Cette Odyssée Argentique a été le fruit d’une enfilade de choix qui ne m’ont jamais été imposés. L’entreprise d’une itinérance le dos plié par un sac à dos de vingt kilogrammes a toujours relevé d’une entreprise voulue. Certes, j’ai pesté à bien des reprises, lors des météos scabreuses, des rencontres indélicates, des épreuves physiques, de la solitude parfois contraignante, de la santé chancelante, et que sais-je encore.
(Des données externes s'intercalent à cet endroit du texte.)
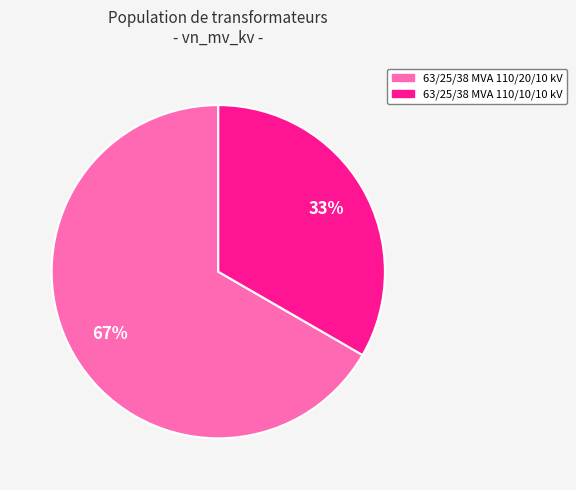

What percentage is the 63/25/38 MVA 110/10/10 kV slice, to the nearest percent?

33%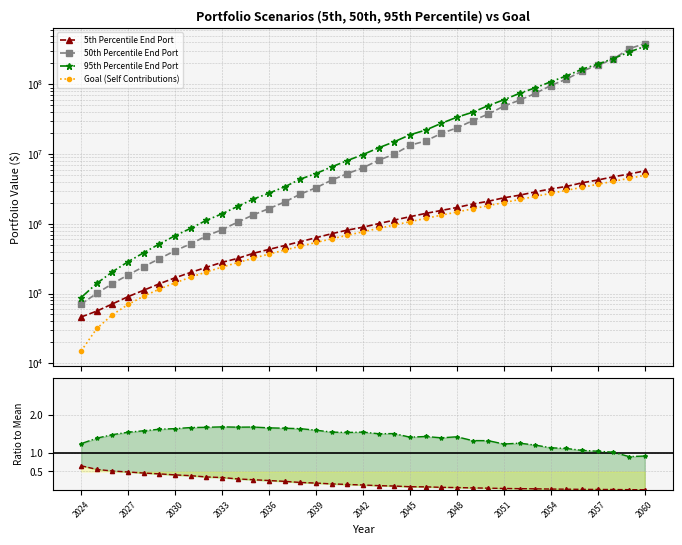

How many values in the 95th Percentile End Port series exceed 9831702?

19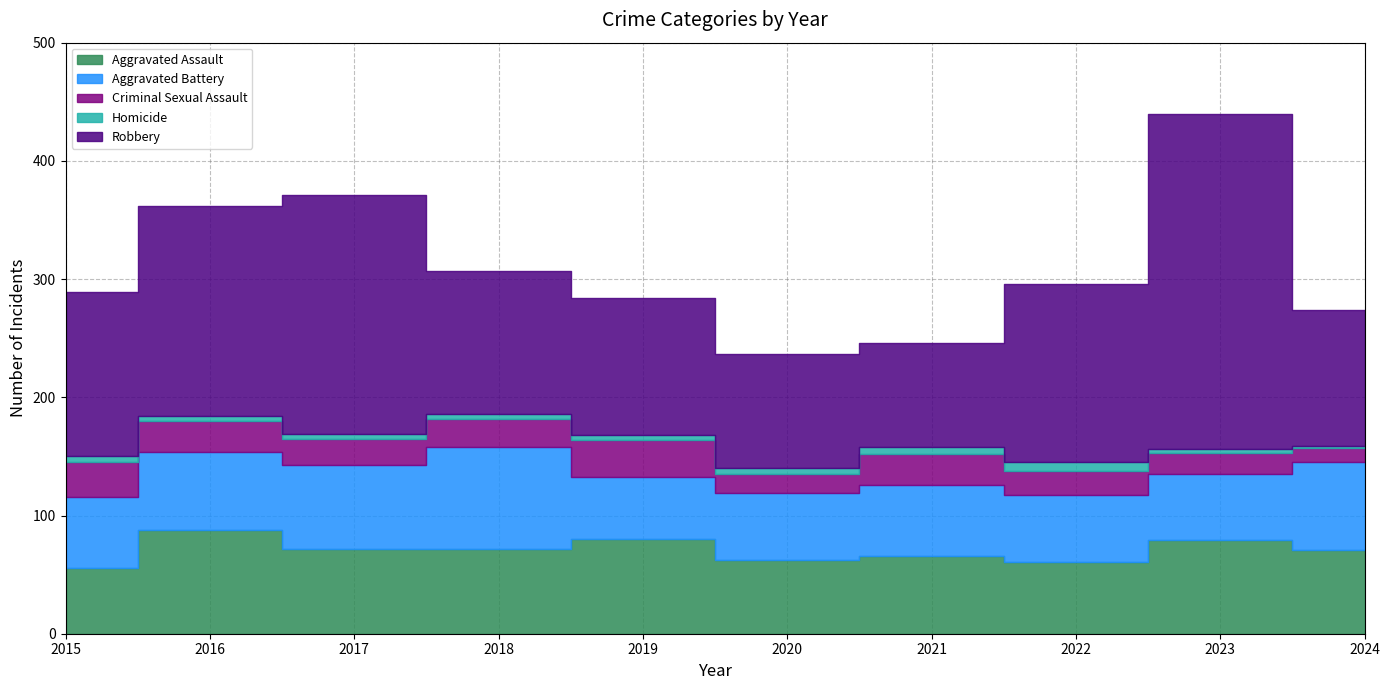

At which label does Aggravated Battery first exceed 60?

2016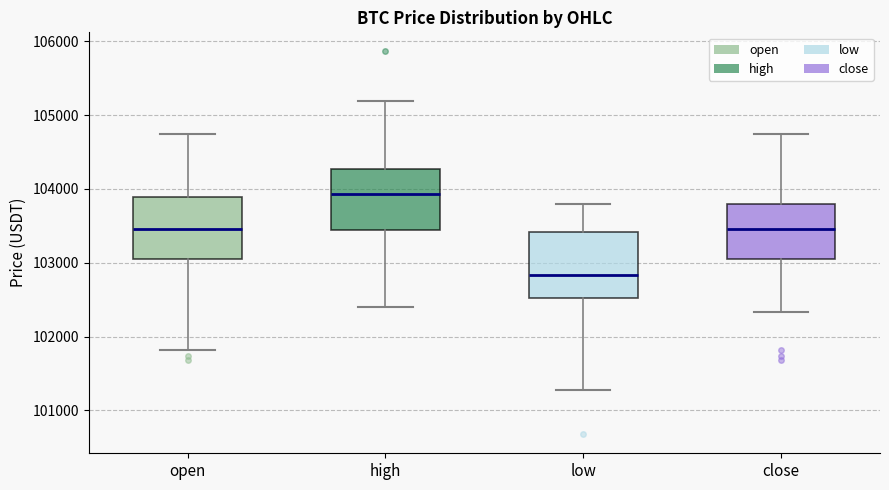

Where is the lower edge of the box for open on the y-axis? The values are not printed on the chart, so give them approximately, as read against the axis.

103000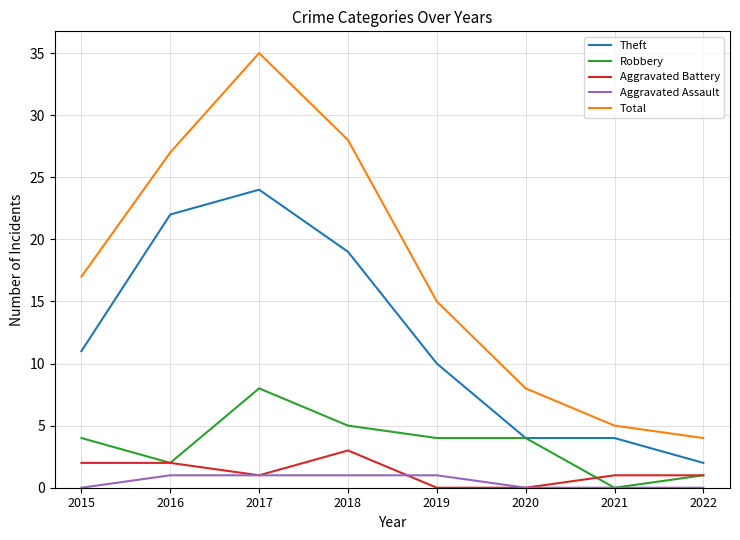

Between 2019 and 2021, which series saw the biggest shift?

Total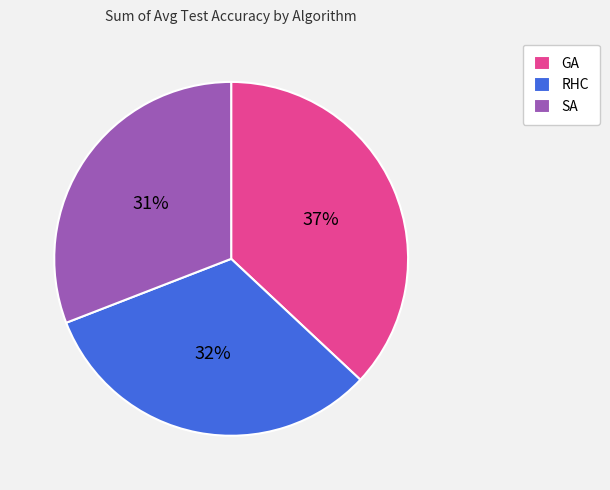

To the nearest percent, what percentage of the pie is GA?

37%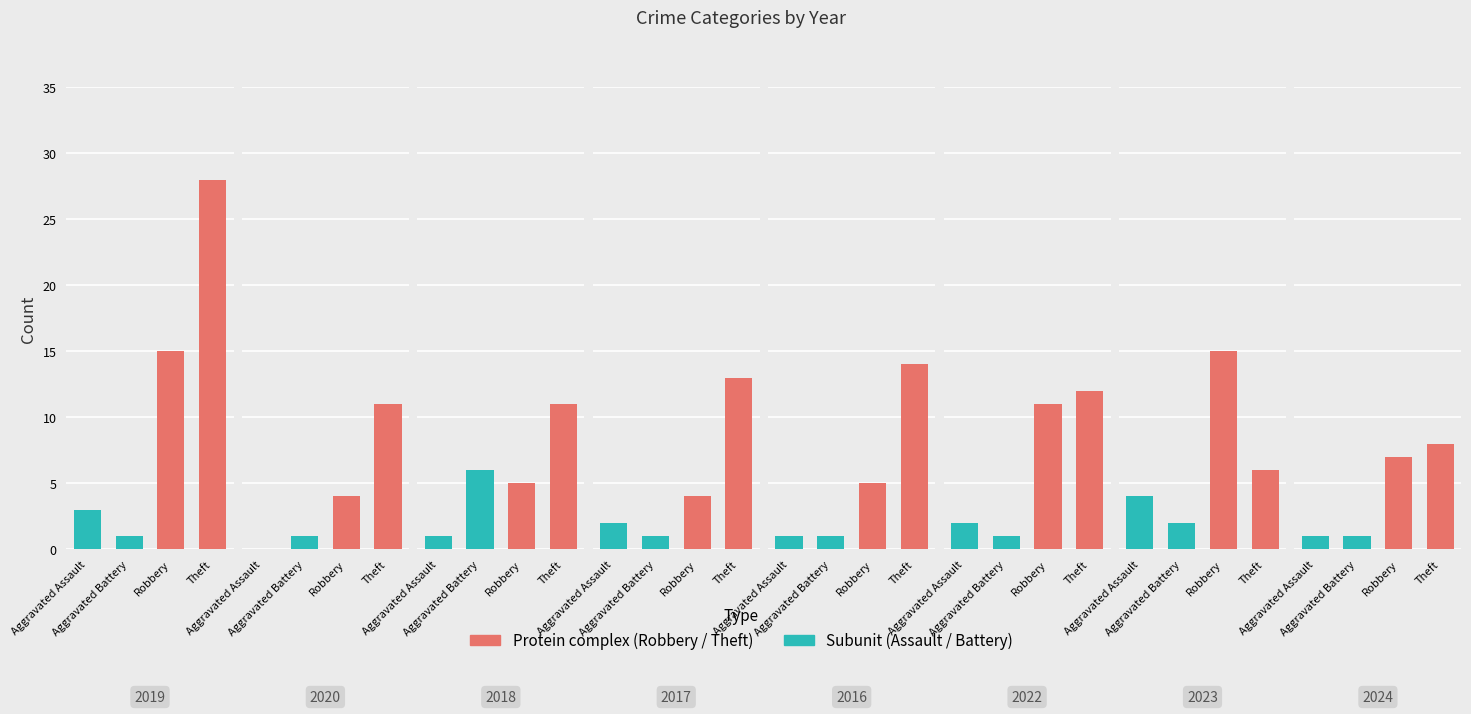

Reading right to left, transcribe all the data shown in this chart.

Aggravated Assault: 1	4	2	1	2	1	0	3
Aggravated Battery: 1	2	1	1	1	6	1	1
Robbery: 7	15	11	5	4	5	4	15
Theft: 8	6	12	14	13	11	11	28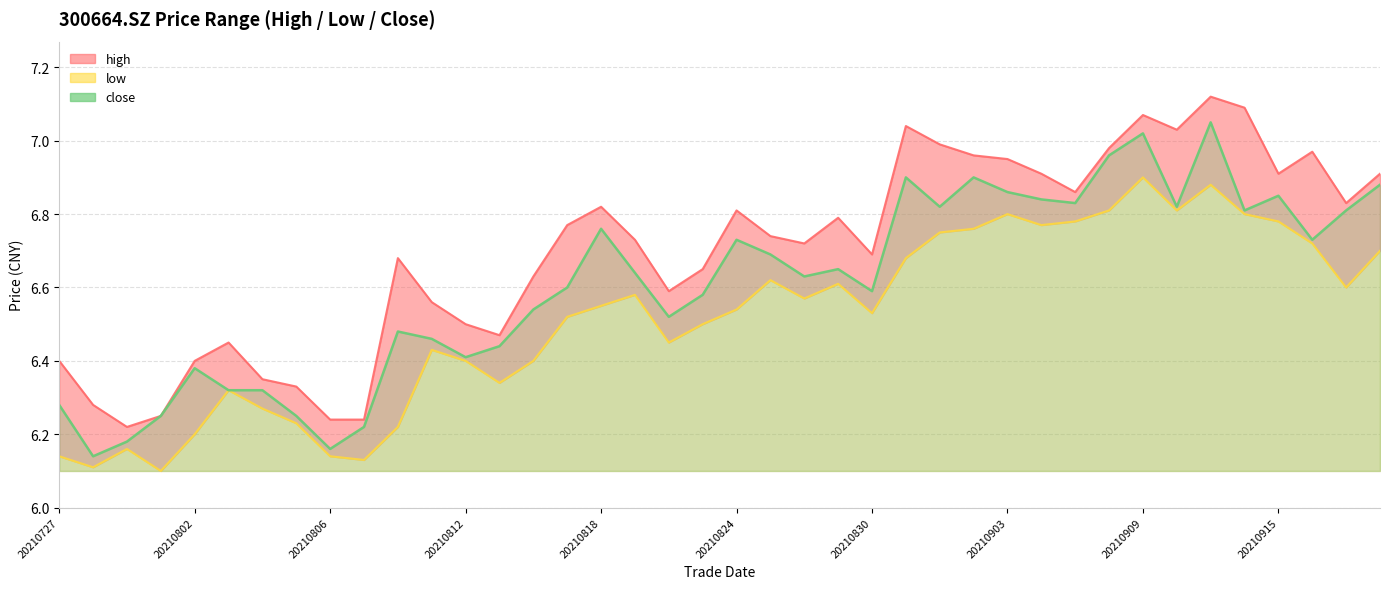

Rank the series by their maximum value, from lowest to highest.

low, close, high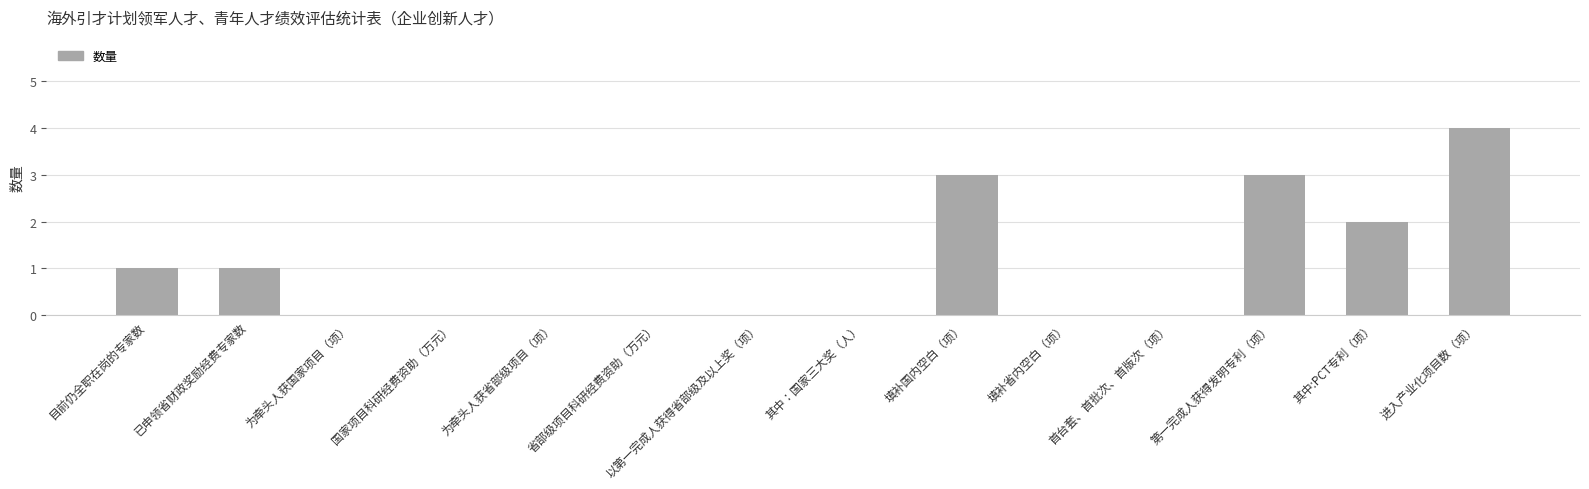

Which category has the highest value across all series?

进入产业化项目数（项）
Néanmoins, j’ai toujours assumé mes responsabilités. J’étais préparé. J’avais connaissance de ces embûches endémiques des longs chemins. Jamais au cours de ce périple je ne m’en suis voulu.

Loin de Kotor, me dressant face aux pierres antiques du Parthénon, je n’attendais finalement rien, ni d’eux ni des autres. Naturellement, j’admettais que ma vie continuerait ainsi, parce que je l’avais choisie. En aucun cas, je me comparais à cet afghan que j’esquissais dans mon extrait, ni même à quelque ouvrier cantonné aux monotones trois-huit, à quelque infirmier éreinté dans un service hospitalier délaissé, à quelque chef de rang dans une salle de restaurant surmenée, à quelque banquier sous des objectifs gargantuesques, à quelque dépressif drogué aux antidépresseurs et autres anxiolytiques, à quelque personne issue d’une minorité écrasée par la majorité. Non, je ne m’assimilais qu’en drôle de rêveur, nourri de marche et d’eau fraîche, en quête inavouée de liberté.

Comme le chantait très bien Balavoine, je ne suis pas un héros. Eux, le sont bien plus que moi.